其二,對學校和專業不滿,覺得混張文憑即可。
其三,沒有老師家長管教,過自由生活。我國大多數學生是一路被規劃、被管理而成長起來的,往往缺乏自主學習、自主規劃和自主管理的能力,一旦離開被管理的環境,就容易失控。如我國大學生網癮現象十分嚴重,被退學的學生十有八九與沉迷網絡玩游戲有關。再如大學生在課堂上使用智能手機也成一大問題。
高考“后遺癥”還體現在當下“瘋狂”的考研中。報道顯示,我國2015年的考研報名人數雖有所減少,但也超過160萬。考研之所以這么熱,很大一部分原因在于,有的學生認為高考失利,進不了理想院校,繼而想通過考研來改變“出身”。目前,二、三本院校畢業生是考研的主力軍,當中部分院校更以考研為辦學目標,在新生剛入學時就動員他們努力考研。這讓考研成為學生們的“新高考”,讓本科成為了“高四”。考上名校固然可實現轉變身份的夢想,但落榜的學生則易面臨艱難就業的困境,因為他們大學的學習內容已被邊緣化,盲目考研無法提升自身的實際能力。當然,在批判學生的錯誤認知的同時,必須認識到問題的根本原因在于我國社會存在的用人學歷歧視。當社會以學歷“出身”作為用人準則時,我們又怎么能對學生們提出什么提高綜合素質的要求呢?
大學生會否成為創業“生力軍”
為鼓勵大學生創業,國家教育部門出臺政策,允許大學生休學創業,各地政府也為大學生創業提供優惠措施。在政策的激勵下,我國大學生的創業比例有所提升,但值得注意的是,第三方調查機構麥可思研究院撰寫的《2015年中國大學生就業報告》顯示,2011屆大學畢業生創業人群中,三年后仍在堅持的比例為47.5%,意味著超過一半創業者沒有熬過三年。基于此,筆者要提醒,鼓勵大學生創業必須理性——雖然創業失敗并不意味著毫無收獲,但貿然選擇創業而導致失敗,還是會給未來的職場和事業發展帶來負面影響,也會澆滅其他大學生的創業想法。千生一面,更遑論就業競爭能力。當學生連找一份合適的工作都難時,希望他們自主創業來解決就業問題,還給其他畢業生創造就業崗位,不過是異想天開。麥可思研究院的調查一定程度折射出大學生創業的艱難,除了資金、人脈關系、不平等環境等,筆者認為不能排除學生自身能力的因素。

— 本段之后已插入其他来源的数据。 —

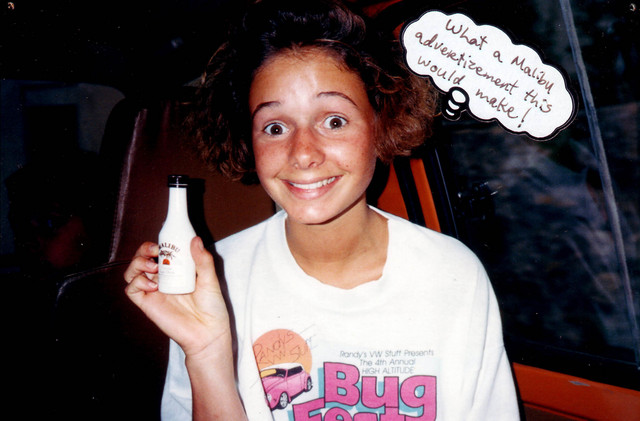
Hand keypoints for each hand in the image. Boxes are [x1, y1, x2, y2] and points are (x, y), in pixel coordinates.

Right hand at [123, 237, 231, 358]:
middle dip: (143, 250)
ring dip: (137, 263)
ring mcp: (153, 292)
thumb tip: (195, 239)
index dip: (158, 243)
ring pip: (132, 272)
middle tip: (155, 250)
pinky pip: (132, 290)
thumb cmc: (212, 308)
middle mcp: (162, 280)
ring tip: (153, 266)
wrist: (209, 333)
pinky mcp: (148, 304)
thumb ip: (203, 260)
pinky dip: (137, 283)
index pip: (160, 252)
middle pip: (142, 259)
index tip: (166, 238)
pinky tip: (154, 285)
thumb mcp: (210, 279)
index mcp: (176, 272)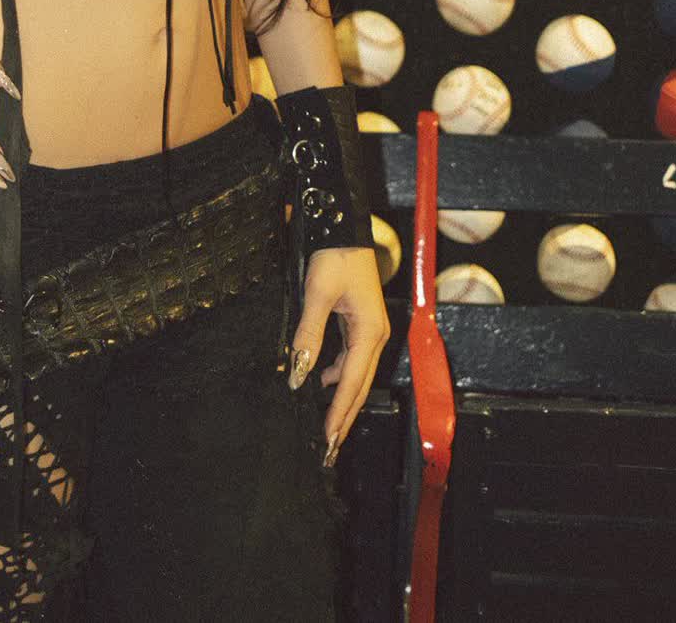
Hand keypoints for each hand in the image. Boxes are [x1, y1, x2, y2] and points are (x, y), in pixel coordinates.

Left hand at [287, 245, 389, 466]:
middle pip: (359, 386)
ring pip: (356, 374)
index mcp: (369, 332)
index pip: (351, 383)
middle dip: (344, 417)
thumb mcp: (317, 294)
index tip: (328, 439)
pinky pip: (352, 358)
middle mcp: (376, 336)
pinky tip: (323, 379)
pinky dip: (339, 375)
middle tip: (331, 449)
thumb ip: (309, 334)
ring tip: (327, 425)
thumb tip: (299, 371)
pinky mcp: (363, 324)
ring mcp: (371, 330)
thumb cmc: (335, 257)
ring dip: (342, 399)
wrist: (345, 228)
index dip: (338, 413)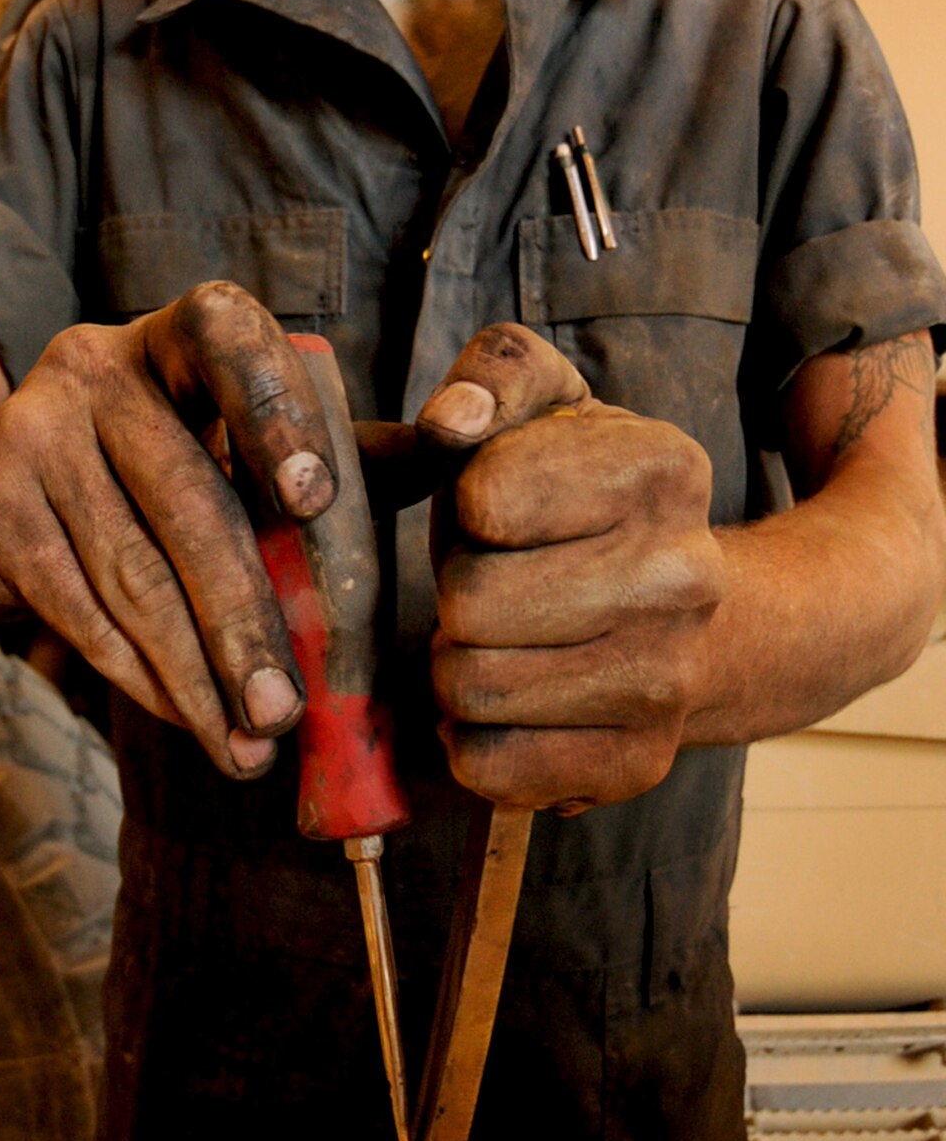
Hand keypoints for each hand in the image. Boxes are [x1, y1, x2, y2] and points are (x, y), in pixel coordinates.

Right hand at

美國大學畢業生有20%選擇創業,且創業成功率較高。不容否認,我國的政策激勵會使越來越多的學生拋棄傳統就業選擇而投身創業,但要創業成功,還必須從根本上對大學辦學和教育進行改革。首先,必須給學校充分的辦學自主權,讓其結合辦學定位,自主開設學科、專業及課程,培養具有本校特色的學生。其次,在辦學過程中,大學應把選擇權交給學生,允許學生自主選擇課程、師資甚至學習時間,如果學生有選擇權,就不存在休學創業的說法,學生可在求學過程中,選擇先花一段時間去體驗社會,感受創業。再次,對大學生創業的評價應更加公允,不能因他們選擇在高新技術領域創業就贊揚,而在傳統行業創業就冷嘲熱諷,任何行業領域都需要創業者,才稱得上“大眾創業”。

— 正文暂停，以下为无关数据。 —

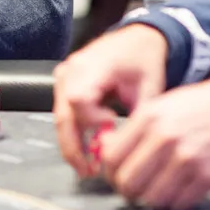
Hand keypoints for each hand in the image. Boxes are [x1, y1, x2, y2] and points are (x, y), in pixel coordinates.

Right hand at [54, 24, 168, 177]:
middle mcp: (71, 71)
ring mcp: (64, 77)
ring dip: (71, 144)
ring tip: (87, 167)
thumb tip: (128, 149)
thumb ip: (137, 118)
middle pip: (62, 115)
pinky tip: (85, 151)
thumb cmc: (144, 60)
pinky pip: (63, 113)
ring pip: (60, 118)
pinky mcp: (65, 84)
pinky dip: (73, 133)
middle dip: (74, 146)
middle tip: (89, 170)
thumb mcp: (149, 87)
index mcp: (92, 65)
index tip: (111, 128)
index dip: (92, 121)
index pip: (78, 100)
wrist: (137, 39)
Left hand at [103, 65, 209, 209]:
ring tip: (158, 190)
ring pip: (151, 198)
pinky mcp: (209, 176)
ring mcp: (187, 159)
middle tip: (134, 188)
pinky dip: (176, 202)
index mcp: (150, 116)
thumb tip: (107, 149)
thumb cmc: (209, 104)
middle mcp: (165, 138)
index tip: (116, 174)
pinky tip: (181, 190)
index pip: (111, 156)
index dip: (110, 171)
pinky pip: (179, 203)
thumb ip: (138, 126)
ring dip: (151, 199)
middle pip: (127, 182)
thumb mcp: (167, 103)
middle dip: (127, 190)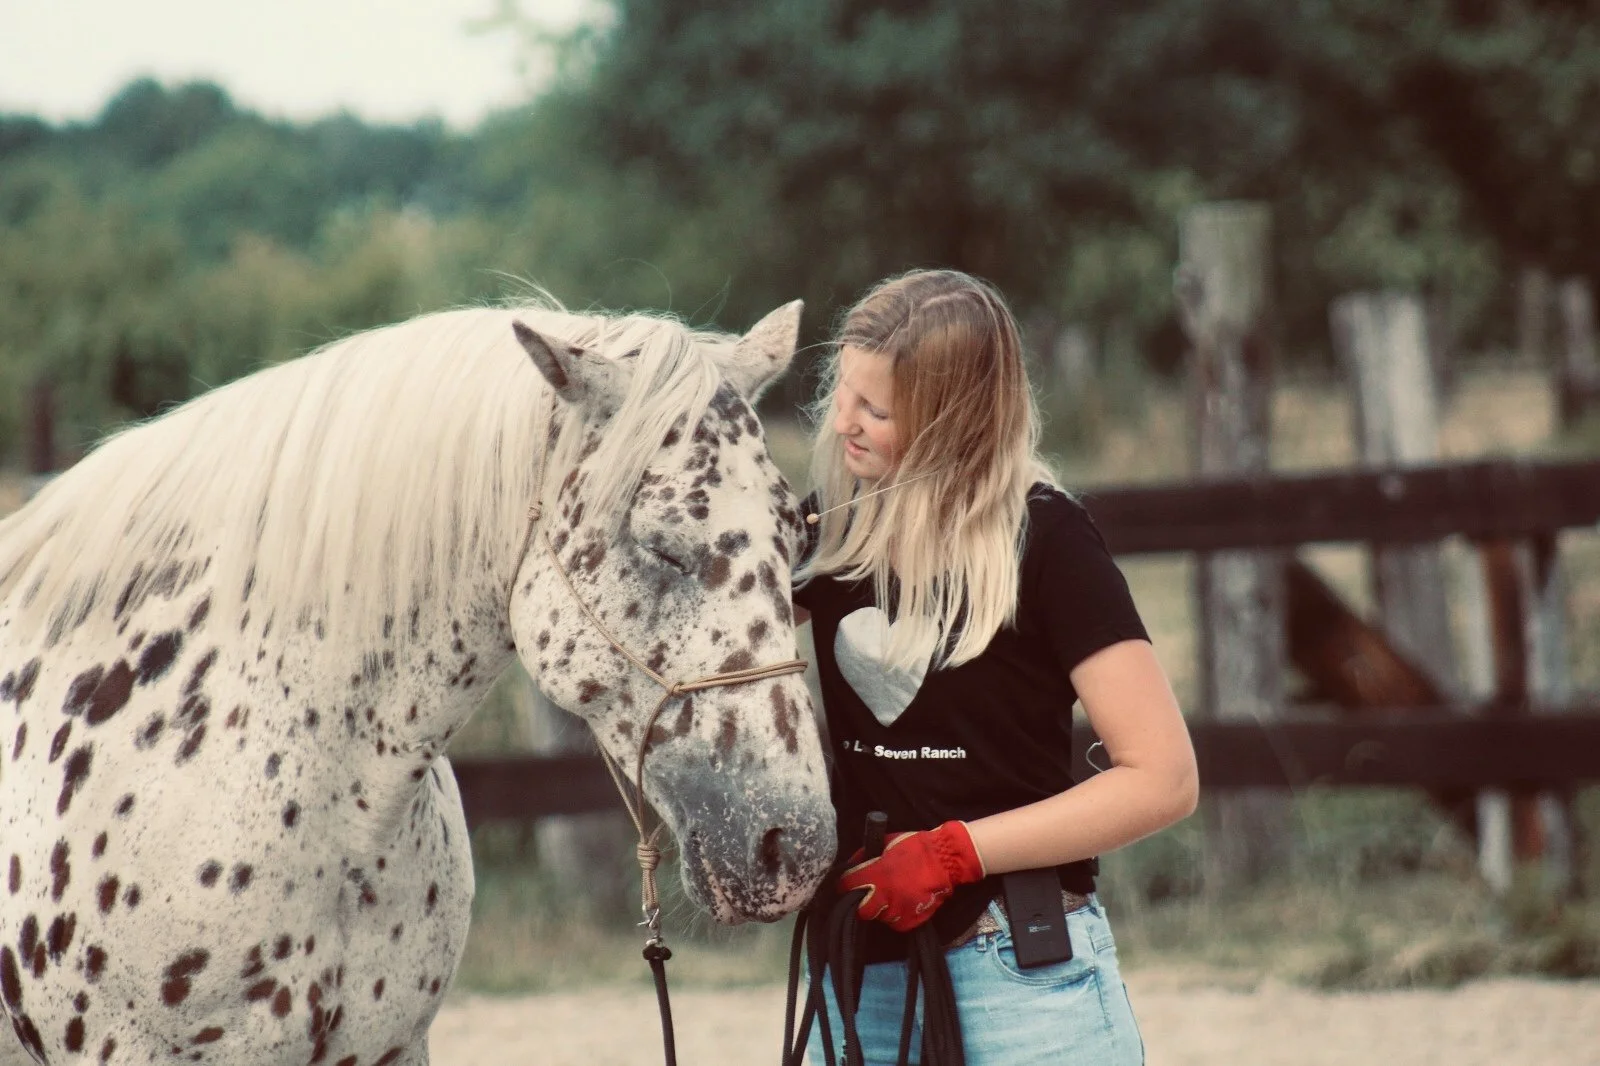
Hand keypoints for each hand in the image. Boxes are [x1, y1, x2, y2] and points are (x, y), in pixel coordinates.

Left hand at [837, 821, 985, 931]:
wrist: (945, 860)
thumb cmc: (913, 847)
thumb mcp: (885, 843)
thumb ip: (865, 856)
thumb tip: (850, 867)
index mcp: (877, 875)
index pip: (847, 887)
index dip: (845, 886)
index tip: (847, 884)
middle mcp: (886, 896)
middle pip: (861, 911)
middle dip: (862, 903)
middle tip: (869, 894)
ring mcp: (899, 911)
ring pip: (880, 917)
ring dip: (882, 908)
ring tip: (892, 895)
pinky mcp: (911, 921)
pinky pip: (896, 923)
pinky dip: (897, 915)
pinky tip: (903, 902)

與政府給大學生創業出臺優惠政策相比,給學校自主辦學空間,培養有個性和創新意識的學生,讓他們自主、多元地選擇成才路更為重要。這就要求政府放權,減少對學校辦學、人才培養的干預,才能給大學生創業打造良好的土壤,這樣,大學生創業的春天就不愁喚不出。總的來說,今天“大學生如何讀大學”這個問題,不僅是向大學生提出的,也是向政府和高校提出的,因為大學生如何讀大學,與我們提供的讀書環境有關。